Limb landmark coordinates:
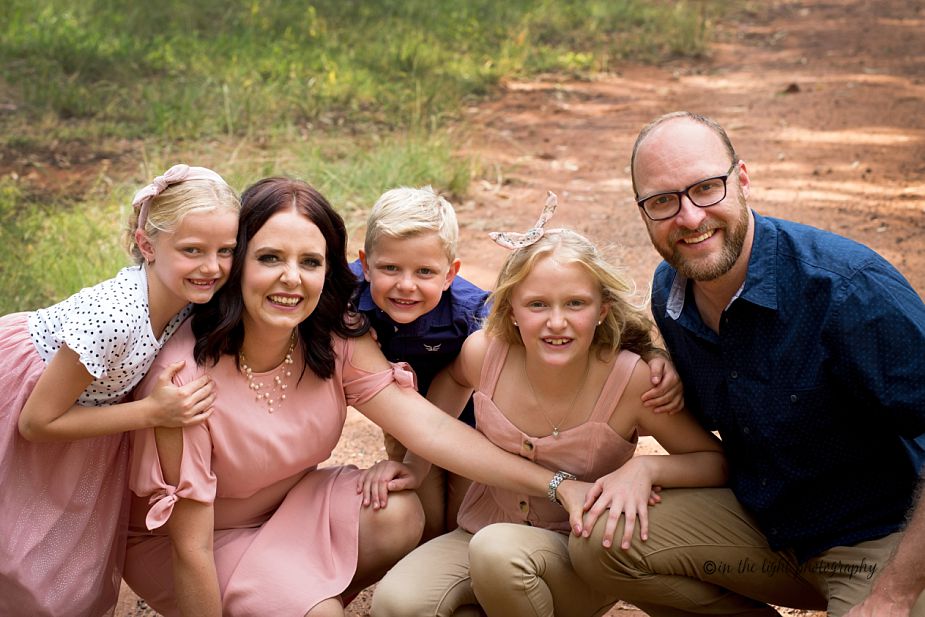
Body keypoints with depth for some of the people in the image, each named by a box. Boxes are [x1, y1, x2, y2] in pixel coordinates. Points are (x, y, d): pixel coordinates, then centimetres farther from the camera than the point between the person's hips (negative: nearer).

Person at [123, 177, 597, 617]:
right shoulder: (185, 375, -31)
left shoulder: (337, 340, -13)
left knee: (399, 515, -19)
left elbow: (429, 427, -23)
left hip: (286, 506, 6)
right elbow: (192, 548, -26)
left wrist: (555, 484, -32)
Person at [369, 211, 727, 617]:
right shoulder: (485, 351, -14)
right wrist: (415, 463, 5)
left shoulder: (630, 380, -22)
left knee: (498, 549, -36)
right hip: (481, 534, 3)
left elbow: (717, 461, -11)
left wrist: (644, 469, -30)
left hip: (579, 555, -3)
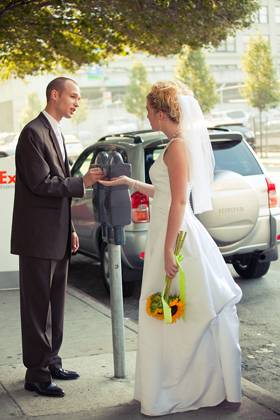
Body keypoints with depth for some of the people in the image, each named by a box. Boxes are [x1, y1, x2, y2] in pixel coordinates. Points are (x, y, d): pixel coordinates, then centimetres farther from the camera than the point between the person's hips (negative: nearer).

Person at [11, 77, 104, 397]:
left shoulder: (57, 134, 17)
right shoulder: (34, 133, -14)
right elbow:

---

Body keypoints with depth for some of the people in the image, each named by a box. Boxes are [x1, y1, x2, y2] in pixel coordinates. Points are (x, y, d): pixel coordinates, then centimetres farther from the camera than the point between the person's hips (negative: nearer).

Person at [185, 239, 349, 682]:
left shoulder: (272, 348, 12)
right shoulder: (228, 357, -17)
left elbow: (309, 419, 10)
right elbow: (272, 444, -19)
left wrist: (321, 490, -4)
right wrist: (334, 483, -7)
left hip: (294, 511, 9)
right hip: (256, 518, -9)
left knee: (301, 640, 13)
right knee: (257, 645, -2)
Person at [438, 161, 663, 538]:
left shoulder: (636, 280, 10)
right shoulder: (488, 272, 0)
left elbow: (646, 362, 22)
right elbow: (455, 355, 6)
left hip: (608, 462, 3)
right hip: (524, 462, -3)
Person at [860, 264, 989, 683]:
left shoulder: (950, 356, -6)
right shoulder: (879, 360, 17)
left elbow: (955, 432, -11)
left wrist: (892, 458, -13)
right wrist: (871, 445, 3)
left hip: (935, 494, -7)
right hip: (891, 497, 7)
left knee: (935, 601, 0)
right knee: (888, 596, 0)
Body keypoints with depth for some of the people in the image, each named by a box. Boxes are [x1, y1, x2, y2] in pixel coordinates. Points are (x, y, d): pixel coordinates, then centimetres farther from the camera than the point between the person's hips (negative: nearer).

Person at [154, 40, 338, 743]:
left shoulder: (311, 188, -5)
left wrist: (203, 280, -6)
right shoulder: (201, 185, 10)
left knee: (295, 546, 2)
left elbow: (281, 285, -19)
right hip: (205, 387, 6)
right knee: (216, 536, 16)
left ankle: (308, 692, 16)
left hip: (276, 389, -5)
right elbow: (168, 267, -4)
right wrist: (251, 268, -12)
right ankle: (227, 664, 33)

--

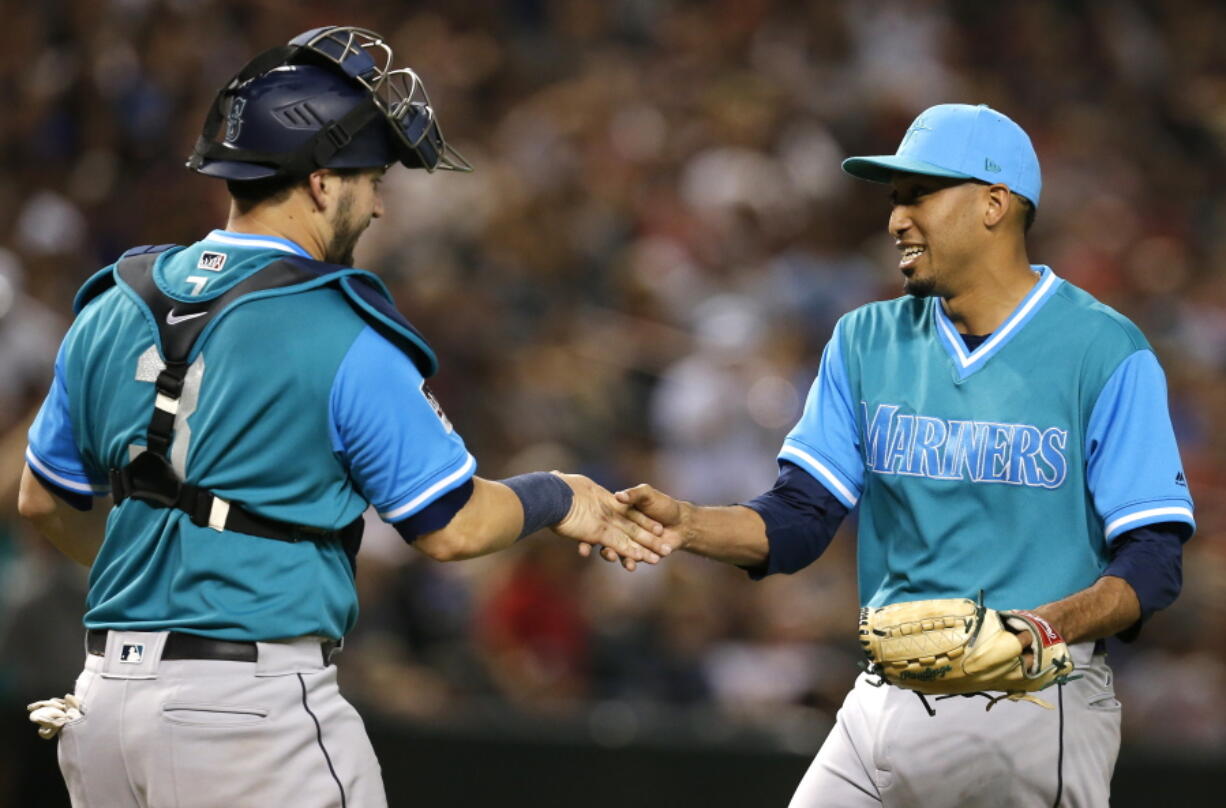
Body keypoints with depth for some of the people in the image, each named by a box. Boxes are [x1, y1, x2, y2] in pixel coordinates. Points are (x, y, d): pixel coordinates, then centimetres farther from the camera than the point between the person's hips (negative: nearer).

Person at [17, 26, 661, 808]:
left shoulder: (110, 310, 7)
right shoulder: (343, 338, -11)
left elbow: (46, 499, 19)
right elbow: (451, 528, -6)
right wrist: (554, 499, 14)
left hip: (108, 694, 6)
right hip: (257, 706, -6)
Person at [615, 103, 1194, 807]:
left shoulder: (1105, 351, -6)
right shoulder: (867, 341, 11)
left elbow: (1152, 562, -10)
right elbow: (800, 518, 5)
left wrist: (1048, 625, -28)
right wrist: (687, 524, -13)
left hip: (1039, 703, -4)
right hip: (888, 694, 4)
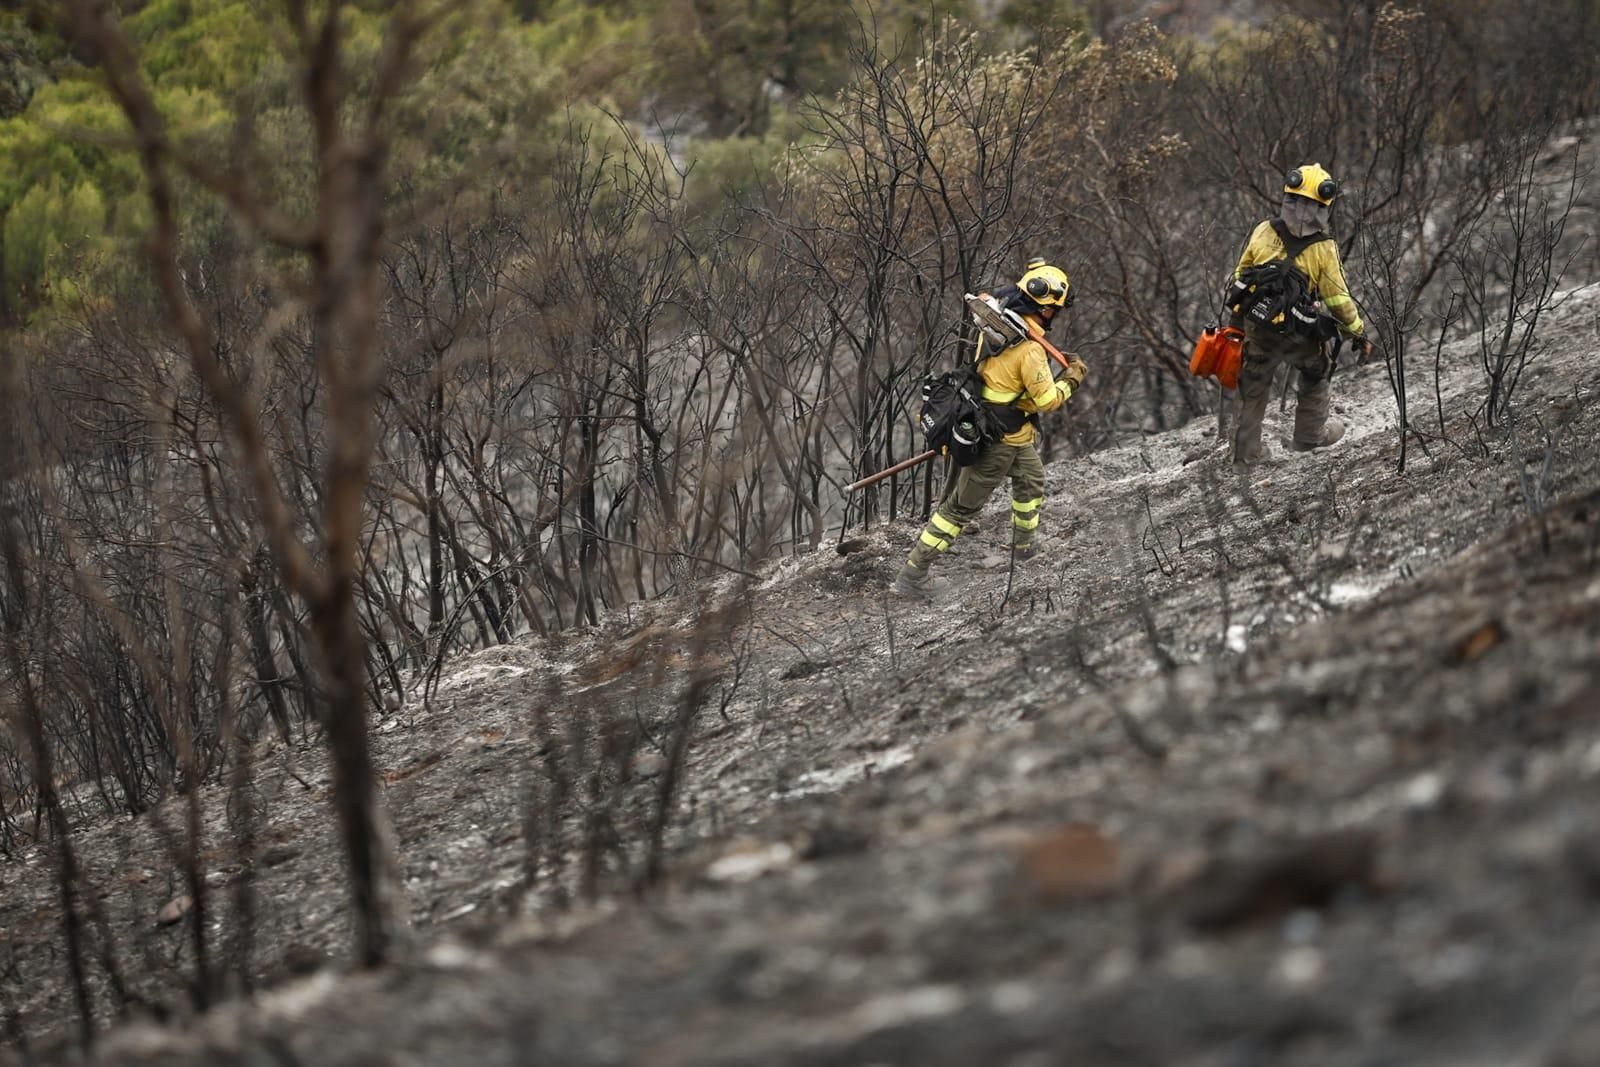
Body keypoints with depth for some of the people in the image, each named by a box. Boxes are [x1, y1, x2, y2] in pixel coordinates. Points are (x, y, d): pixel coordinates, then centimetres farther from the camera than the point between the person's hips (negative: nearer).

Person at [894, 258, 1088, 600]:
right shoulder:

REQUIRED WORK: Please write out the material again, starting with the line with "left elbow: (46, 499, 19)" and going on through the line with "right elbow: (800, 518, 5)", changing "Person at" to "Figure at" and leaving everything else as it is.

FINISHED EXERCISE:
left elbow: (46, 499, 19)
right elbow: (451, 528, -6)
right wrist: (554, 499, 14)
left hip: (108, 694, 6)
right hip: (257, 706, -6)
Figure at [615, 103, 1194, 807]:
left shoulder: (1105, 351, -6)
right shoulder: (867, 341, 11)
left elbow: (1152, 562, -10)
right elbow: (800, 518, 5)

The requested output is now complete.